Here are a few suggestions to help you and your daughter navigate teasing at school…

Ask your daughter:

About her Experience

1 What happened? 2 How do you feel about being called fat?

About the Teaser

1 Are her words accurate?   2 Why do you think she said it?   3 What kind of person is she?

Sometimes people tease others because of their own insecurities. When people have a hard time coping with uncomfortable emotions, they may project their feelings on to others. Being “mean” gives them a sense of power when they feel powerless.

Brainstorm possible responses:

  1. Ignoring the teaser.
  2. Telling the teaser how her words made her feel, and let her know you would like her to stop.
  3. Seeking help from the school counselor or trusted friends at school
  4. Other ideas?

Develop an Action Plan: Before your daughter takes action, ask her to think about how she thinks her plan will play out.  Playing out different scenarios will prepare your daughter for possible reactions from the teaser.

Support your daughter: If you experienced teasing at school, let your know daughter how it made you feel. It is healing to reassure others they are not alone.

When talking about your past experiences, try to stay in the present by focusing on your daughter’s needs.  Sometimes sharing about past experiences can be quite painful.  If you find yourself feeling overwhelmed by your feelings, talk to a trusted friend, pastor, or counselor.

Encourage your daughter to review her strengths and all her wonderful qualities that make-up her unique personality. Reminding yourself of who you are strengthens you for tough situations.

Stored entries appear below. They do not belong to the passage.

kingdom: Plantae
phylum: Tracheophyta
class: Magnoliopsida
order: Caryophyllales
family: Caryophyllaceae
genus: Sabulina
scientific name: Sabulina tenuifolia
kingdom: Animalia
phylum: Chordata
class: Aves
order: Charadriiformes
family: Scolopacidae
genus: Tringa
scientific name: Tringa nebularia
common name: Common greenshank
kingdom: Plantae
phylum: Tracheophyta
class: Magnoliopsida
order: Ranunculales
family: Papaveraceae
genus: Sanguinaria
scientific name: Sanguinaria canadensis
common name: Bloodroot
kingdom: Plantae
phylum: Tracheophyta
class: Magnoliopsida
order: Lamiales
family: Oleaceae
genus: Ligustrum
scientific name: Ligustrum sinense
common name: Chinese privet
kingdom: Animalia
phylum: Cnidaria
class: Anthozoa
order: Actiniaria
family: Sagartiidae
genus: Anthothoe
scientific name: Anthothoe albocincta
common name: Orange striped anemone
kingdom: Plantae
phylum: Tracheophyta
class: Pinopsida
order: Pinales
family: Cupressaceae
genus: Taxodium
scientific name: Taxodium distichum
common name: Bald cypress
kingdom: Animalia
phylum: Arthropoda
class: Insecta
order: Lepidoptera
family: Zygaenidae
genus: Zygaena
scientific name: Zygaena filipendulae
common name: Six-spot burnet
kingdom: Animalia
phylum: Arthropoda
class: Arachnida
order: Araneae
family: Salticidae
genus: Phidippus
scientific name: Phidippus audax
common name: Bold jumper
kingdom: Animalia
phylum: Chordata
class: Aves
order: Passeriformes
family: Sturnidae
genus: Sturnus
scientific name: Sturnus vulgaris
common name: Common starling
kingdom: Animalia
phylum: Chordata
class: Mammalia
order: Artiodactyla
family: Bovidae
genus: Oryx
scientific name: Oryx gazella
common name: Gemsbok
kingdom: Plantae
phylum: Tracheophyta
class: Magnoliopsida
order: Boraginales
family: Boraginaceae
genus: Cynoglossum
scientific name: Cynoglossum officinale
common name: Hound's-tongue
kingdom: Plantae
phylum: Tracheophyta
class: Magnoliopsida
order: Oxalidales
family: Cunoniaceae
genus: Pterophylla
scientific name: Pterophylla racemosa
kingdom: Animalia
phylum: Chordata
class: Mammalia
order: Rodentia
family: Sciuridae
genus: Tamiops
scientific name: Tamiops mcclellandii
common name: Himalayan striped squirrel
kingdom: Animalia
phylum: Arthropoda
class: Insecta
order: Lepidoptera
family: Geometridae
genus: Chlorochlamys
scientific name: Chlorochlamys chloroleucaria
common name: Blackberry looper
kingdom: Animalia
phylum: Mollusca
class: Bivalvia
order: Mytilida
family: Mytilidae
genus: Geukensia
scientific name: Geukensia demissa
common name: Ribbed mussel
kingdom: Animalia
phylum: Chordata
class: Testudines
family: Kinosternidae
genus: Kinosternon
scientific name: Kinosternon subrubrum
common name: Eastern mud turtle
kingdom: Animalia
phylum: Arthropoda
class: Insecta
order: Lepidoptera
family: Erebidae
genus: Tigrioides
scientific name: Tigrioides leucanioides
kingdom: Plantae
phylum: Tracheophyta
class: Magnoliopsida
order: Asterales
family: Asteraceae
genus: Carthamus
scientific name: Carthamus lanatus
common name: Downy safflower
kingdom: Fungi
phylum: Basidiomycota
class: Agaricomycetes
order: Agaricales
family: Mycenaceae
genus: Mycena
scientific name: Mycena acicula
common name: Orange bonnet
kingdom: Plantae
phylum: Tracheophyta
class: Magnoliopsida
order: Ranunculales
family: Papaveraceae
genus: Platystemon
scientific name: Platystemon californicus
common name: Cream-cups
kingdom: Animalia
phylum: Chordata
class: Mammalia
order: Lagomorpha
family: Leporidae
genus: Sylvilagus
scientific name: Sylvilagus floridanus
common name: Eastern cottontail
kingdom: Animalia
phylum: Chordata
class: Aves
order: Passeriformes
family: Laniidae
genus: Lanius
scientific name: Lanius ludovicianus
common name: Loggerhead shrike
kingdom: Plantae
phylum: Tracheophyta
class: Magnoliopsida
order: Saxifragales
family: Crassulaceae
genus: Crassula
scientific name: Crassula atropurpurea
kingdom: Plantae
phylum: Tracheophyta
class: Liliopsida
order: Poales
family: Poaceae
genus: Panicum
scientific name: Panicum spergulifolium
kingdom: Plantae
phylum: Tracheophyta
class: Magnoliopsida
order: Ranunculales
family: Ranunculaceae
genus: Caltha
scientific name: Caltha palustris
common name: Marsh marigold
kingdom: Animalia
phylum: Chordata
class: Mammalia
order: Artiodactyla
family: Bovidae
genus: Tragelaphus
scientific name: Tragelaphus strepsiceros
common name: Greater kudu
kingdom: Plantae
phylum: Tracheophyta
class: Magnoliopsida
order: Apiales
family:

Being a middle-schooler, your daughter may not readily be able to identify her strengths or may not feel comfortable talking about them.  This is okay and developmentally normal.  You can help by writing her a note expressing the admirable qualities you see in her.

Remind your daughter she is loved

Ask The Counselor: Teasing at School | Rochester MN Moms Blog

 

 

Follow-up: After your daughter has taken action, check-in with her to see how she is doing.  Let her know you are proud of how she handled the situation.

If the Teasing Doesn’t Stop:  Sometimes a teaser will not stop.  If the teaser refuses to stop after your daughter has taken action, the teasing has now crossed the line into bullying. At this point, it is okay for you as a parent to step in and contact the the other child’s parents.  If the child’s parents are not willing to intervene, feel free to contact the school to ask for their assistance in keeping your daughter emotionally safe.